1 Samuël 4:15
(Eli nu was een man van acht en negentig jaren, en zijn ogen stonden stijf, dat hij niet zien kon.)
1 Samuël 3:2
En het geschiedde te dien dage, als Eli op zijn plaats nederlag (en zijn ogen begonnen donker te worden, dat hij niet zien kon),
Genesis 27:1
En het geschiedde, als Izak oud geworden was, en zijn ogen donker geworden waren, en hij niet zien kon; toen riep hij Ezau, zijn grootsten zoon, en zeide tot hem: Mijn zoon! En hij zeide tot hem: Zie, hier ben ik!
1 Koningen 14:4
En Jerobeams huisvrouw deed alzo, en maakte zich op, en ging naar Silo, en kwam in het huis van Ahia.

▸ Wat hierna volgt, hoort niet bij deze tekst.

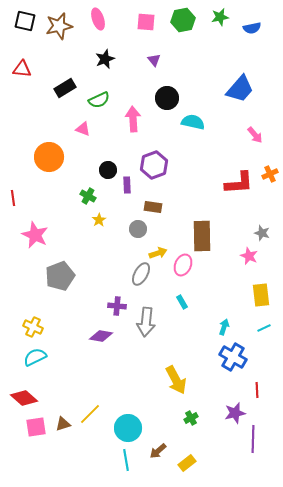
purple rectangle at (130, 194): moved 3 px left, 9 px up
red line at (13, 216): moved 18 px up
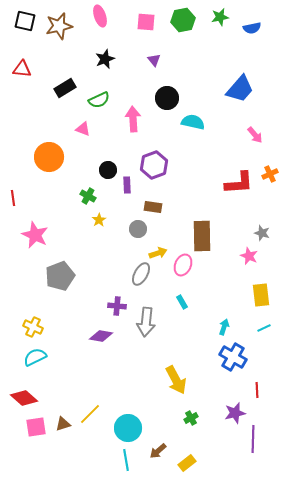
pink ellipse at (98, 19): moved 2 px right, 3 px up
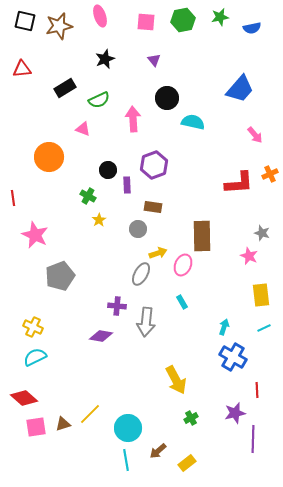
red triangle at (22, 69): rotated 12 degrees counterclockwise
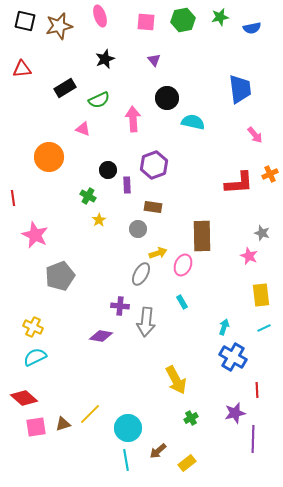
blue trapezoid at (240, 89): rotated 48 degrees counterclockwise
purple cross at (117, 306): moved 3 px right
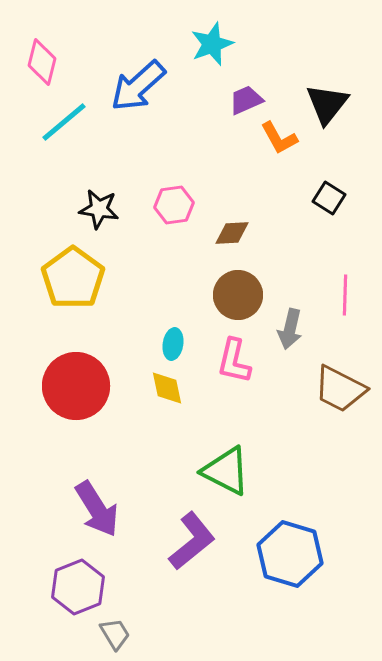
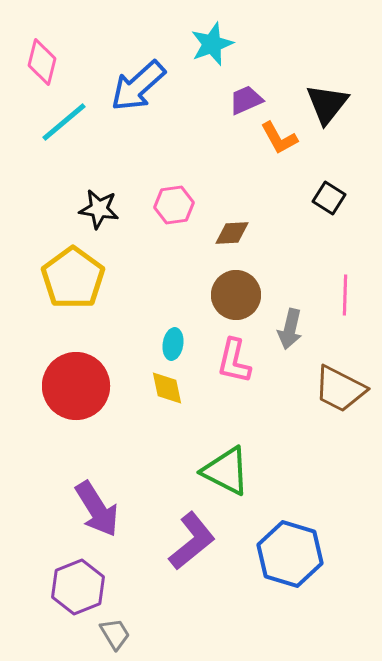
brown circle: moved 2 px left
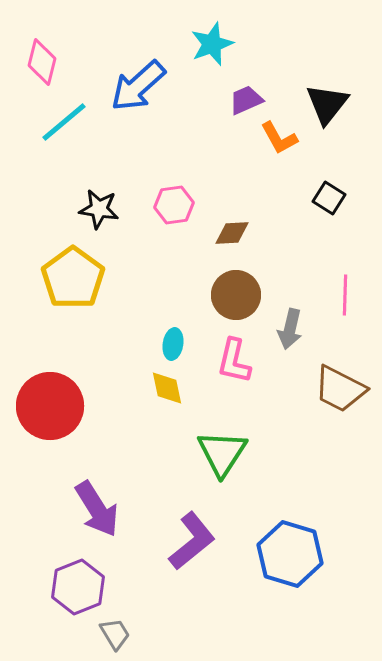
red circle: moved 26 px left, 20 px down
green triangle: moved 4 px left, 18 px up; rotated 36 degrees clockwise
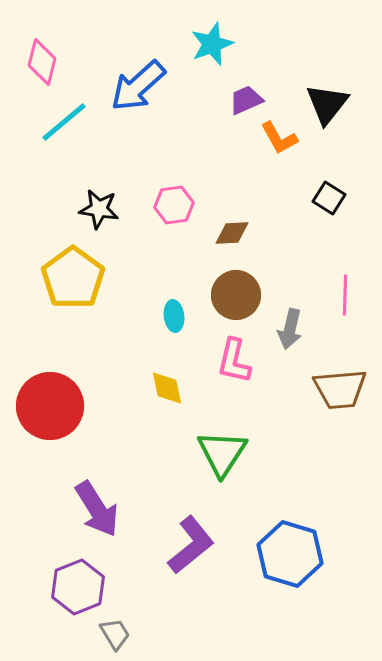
cyan ellipse: moved 1 px right, 28 px up; rotated 16 degrees counterclockwise
brown trapezoid: rotated 32 degrees counterclockwise
purple L-shape: moved 1 px left, 4 px down
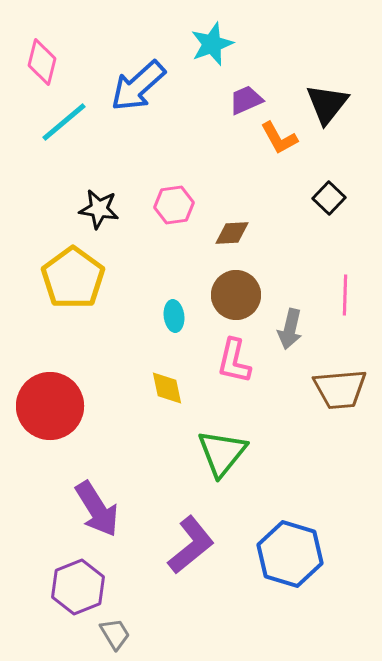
black square: rotated 12 degrees clockwise
green triangle: rotated 6 degrees clockwise
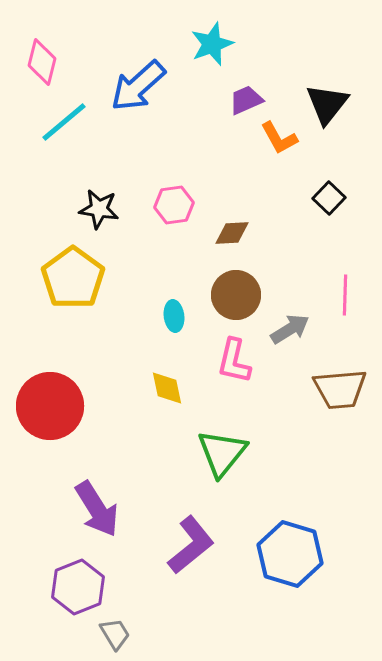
gray arrow: rotated 135 degrees counterclockwise
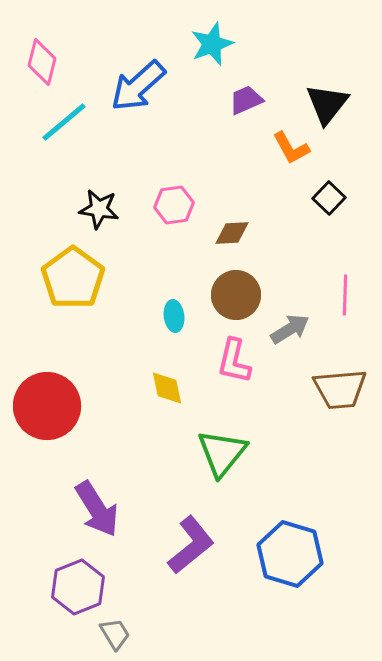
orange L-shape: moved 12 px right, 10 px down
red circle: moved 3 px left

Ahia nu kon niet zien, want zijn ogen stonden stijf vanwege zijn ouderdom.
Psalmen 90:10
Aangaande de dagen onzer jaren, daarin zijn zeventig jaren, of, zo wij zeer sterk zijn, tachtig jaren; en het uitnemendste van die is moeite en verdriet; want het wordt snellijk afgesneden, en wij vliegen daarheen.